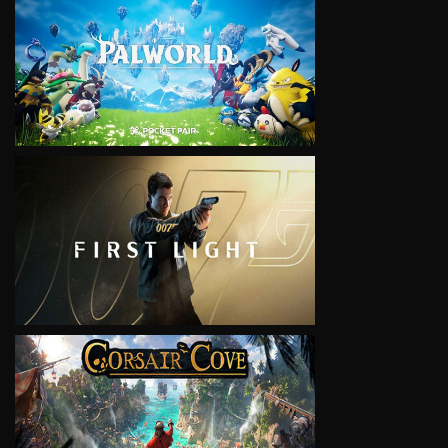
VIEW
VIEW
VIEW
* * *
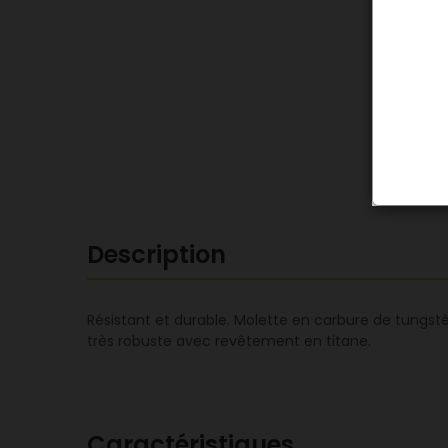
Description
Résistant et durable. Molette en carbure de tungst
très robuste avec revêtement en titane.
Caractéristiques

Task to carry out: In the entries above, the lines from the one bearing "Description" up to and including the one bearing "Caractéristiques" should be transcribed exactly; no other line is wanted.

Exercise result:
Description
Résistant et durable. Molette en carbure de tungst
très robuste avec revêtement en titane.
Caractéristiques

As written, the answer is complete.